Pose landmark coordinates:

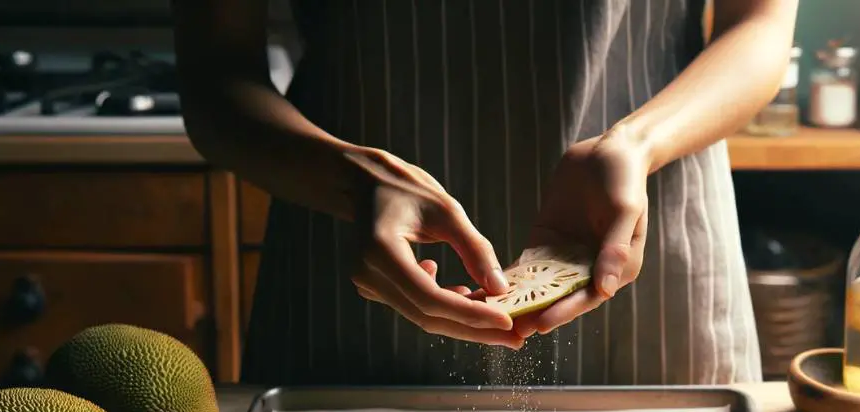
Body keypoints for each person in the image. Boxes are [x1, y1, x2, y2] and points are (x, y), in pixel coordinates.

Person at [173, 0, 798, 386]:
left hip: (645, 242)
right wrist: (352, 179)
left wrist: (639, 142)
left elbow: (761, 27)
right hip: (354, 250)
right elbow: (215, 78)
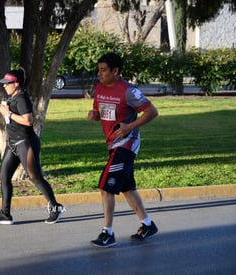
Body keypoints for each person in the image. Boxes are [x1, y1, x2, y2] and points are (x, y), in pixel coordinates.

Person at [88, 53, 159, 247]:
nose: (99, 74)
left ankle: (108, 233)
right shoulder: (99, 88)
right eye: (99, 70)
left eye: (103, 70)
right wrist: (94, 115)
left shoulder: (129, 91)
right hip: (112, 144)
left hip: (127, 144)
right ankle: (148, 224)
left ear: (116, 71)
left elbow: (152, 112)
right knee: (127, 187)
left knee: (106, 186)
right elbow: (100, 111)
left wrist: (129, 127)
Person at [0, 68, 65, 225]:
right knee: (4, 176)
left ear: (16, 83)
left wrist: (8, 114)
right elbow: (32, 111)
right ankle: (5, 214)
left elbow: (28, 121)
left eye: (7, 84)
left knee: (35, 177)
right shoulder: (14, 96)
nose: (4, 86)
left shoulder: (21, 98)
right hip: (13, 143)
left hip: (26, 143)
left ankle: (55, 207)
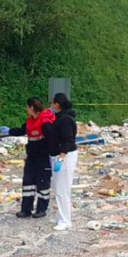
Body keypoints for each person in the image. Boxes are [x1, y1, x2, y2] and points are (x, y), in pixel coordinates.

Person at [8, 98, 55, 219]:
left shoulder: (45, 122)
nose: (26, 109)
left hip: (43, 157)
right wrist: (10, 131)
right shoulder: (30, 121)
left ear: (32, 107)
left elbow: (52, 138)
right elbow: (22, 130)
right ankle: (26, 209)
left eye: (27, 107)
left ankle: (41, 209)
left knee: (43, 184)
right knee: (28, 183)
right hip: (31, 157)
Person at [47, 93, 78, 231]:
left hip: (64, 156)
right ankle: (61, 215)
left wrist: (61, 157)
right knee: (60, 188)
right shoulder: (60, 117)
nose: (50, 105)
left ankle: (65, 220)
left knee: (62, 190)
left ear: (57, 104)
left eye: (52, 103)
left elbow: (68, 139)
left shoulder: (65, 119)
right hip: (59, 155)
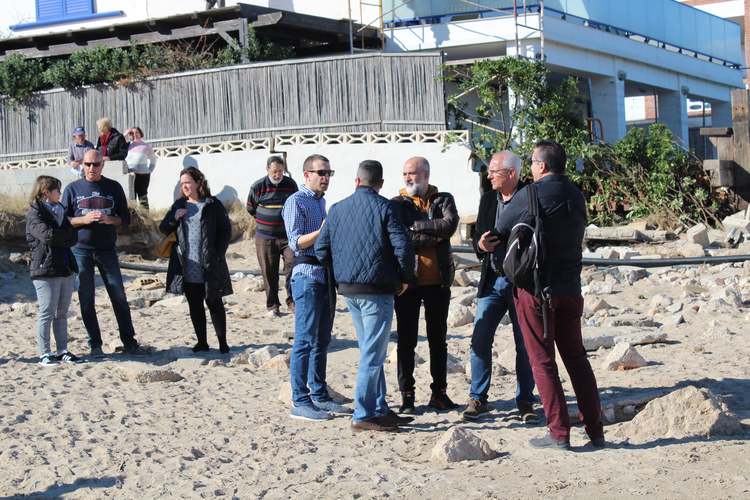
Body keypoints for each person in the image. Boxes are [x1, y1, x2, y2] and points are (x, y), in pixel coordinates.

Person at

**TASK REQUIREMENTS**
Report how many lines above contain the string "wrist". Please write the number only.

**EXERCISE OUTPUT**
7